This work addresses the problem of estimating the relative pose and velocity of a moving target using an IMU-equipped observer, assuming availability of either relative position or bearing measurements. By modeling the relative dynamics on the SE₂(3) Lie group and embedding them into ℝ¹⁵ to form a linear time-varying system, the authors propose a hybrid estimation architecture that combines a Riccati observer with an SO(3) nonlinear complementary filter. This approach achieves, for the first time within the SE₂(3) framework, a unified fusion of dual-IMU and relative sensing data, establishing a consistency observability condition that relies solely on target acceleration excitation. The method theoretically guarantees global exponential convergence of the estimation error and almost global asymptotic stability of the orientation estimate. Numerical simulations validate the effectiveness of the proposed technique.

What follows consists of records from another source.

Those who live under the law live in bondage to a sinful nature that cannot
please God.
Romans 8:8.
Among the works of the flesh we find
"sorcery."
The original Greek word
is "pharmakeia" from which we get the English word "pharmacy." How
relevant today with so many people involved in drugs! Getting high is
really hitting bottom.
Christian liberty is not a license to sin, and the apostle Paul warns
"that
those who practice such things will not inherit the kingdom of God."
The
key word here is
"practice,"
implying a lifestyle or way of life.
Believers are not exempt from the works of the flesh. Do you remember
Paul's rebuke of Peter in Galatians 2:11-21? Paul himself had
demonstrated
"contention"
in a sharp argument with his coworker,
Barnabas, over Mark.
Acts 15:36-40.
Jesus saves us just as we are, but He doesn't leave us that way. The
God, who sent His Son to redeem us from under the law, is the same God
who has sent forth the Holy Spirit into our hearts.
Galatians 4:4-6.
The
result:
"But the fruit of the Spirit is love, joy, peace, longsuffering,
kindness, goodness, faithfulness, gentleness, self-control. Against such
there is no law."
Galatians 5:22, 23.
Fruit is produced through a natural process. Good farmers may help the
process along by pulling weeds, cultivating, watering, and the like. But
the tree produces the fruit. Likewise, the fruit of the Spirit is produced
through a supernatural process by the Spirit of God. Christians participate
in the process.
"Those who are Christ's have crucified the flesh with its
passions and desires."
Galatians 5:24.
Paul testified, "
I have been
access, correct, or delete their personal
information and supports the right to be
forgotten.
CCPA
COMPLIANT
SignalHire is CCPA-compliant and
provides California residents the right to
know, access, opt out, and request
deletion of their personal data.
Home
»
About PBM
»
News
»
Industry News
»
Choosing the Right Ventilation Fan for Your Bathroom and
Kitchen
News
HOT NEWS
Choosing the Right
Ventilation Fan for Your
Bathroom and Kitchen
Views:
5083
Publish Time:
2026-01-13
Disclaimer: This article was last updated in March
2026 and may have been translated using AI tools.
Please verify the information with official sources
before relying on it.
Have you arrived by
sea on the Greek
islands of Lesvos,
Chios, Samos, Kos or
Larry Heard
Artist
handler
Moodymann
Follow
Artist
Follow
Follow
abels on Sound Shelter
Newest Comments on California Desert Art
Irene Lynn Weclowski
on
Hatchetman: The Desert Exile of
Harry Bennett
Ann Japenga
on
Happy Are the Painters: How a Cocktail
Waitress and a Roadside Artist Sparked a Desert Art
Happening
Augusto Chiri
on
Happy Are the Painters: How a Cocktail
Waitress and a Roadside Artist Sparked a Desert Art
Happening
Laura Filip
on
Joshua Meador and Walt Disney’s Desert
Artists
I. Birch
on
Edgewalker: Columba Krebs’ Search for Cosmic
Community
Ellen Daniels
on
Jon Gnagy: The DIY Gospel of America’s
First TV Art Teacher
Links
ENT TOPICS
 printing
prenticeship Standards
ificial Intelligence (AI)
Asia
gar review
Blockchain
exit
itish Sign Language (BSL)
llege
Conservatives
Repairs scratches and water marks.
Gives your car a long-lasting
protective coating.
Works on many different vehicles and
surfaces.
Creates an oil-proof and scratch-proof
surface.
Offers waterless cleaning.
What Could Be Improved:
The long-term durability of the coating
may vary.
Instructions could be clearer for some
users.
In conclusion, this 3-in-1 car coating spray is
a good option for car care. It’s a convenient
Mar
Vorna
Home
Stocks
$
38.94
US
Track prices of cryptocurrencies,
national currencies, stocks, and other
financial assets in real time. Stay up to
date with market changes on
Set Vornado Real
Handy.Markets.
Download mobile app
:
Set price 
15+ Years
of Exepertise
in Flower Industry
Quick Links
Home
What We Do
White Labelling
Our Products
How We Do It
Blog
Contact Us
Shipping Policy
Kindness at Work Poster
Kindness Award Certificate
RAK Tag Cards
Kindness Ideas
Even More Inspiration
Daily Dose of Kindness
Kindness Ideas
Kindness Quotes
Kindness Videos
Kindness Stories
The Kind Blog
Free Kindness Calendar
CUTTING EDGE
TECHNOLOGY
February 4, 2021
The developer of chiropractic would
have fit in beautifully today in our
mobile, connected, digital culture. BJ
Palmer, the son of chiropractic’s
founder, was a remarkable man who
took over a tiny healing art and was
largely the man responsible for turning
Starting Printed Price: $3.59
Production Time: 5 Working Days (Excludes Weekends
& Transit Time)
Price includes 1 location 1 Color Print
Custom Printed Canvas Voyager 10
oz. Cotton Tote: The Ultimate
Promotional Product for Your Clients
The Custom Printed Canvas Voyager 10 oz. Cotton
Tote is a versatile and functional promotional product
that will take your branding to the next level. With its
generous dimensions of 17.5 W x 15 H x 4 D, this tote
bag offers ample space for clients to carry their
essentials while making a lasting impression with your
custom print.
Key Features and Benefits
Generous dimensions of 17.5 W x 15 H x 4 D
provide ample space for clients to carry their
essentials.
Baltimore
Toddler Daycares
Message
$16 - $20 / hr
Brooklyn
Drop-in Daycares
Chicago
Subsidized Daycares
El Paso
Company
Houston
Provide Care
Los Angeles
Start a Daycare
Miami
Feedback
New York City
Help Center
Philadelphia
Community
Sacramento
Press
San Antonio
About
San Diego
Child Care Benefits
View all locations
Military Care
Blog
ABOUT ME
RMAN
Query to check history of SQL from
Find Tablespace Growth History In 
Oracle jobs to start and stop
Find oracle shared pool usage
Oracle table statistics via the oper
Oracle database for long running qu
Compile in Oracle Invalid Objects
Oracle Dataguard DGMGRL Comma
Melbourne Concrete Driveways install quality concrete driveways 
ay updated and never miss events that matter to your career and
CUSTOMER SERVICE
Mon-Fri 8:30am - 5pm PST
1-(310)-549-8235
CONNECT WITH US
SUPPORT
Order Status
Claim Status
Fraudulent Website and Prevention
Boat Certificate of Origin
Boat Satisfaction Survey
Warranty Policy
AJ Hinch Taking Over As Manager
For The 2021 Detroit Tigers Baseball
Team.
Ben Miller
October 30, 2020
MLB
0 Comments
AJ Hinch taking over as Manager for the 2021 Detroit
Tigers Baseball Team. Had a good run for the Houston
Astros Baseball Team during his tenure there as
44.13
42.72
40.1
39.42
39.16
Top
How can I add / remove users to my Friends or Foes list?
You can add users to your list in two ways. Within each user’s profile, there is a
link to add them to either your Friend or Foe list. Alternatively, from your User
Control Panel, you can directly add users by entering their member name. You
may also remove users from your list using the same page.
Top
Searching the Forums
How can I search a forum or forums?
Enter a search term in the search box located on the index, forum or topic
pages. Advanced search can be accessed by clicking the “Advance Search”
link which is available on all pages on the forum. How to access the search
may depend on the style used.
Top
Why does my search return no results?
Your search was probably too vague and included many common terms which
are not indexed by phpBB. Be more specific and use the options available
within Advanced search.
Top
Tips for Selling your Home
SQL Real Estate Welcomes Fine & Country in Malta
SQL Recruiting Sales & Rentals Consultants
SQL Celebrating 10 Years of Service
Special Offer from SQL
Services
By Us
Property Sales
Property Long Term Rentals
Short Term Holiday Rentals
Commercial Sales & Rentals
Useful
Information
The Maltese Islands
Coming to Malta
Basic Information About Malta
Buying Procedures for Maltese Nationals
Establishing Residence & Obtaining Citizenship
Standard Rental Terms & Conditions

This paper addresses the problem of estimating the relative pose (position and orientation) and velocity of a vehicle with respect to a moving target, where both are equipped with Inertial Measurement Units (IMUs), assuming the availability of relative position or bearing measurements. The body-target relative dynamics are formulated on $\mathbf{SE}_2(3)$ and recast into a linear time-varying (LTV) model in the ambient space $\mathbb{R}^{15}$, on which a deterministic Riccati observer is designed. We analyze the uniform observability (UO) conditions required to guarantee global exponential convergence of the estimation error in the ambient space for both measurement cases. In the case of relative position measurements, UO requires only a persistence-of-excitation condition on the target acceleration, whereas for bearing measurements, additional conditions are required. Building on this, a nonlinear complementary filter on $\mathbf{SO}(3)$ is designed to provide a smooth estimate of the orientation component of the state with almost global asymptotic stability. Finally, simulation results are provided to validate the proposed solution.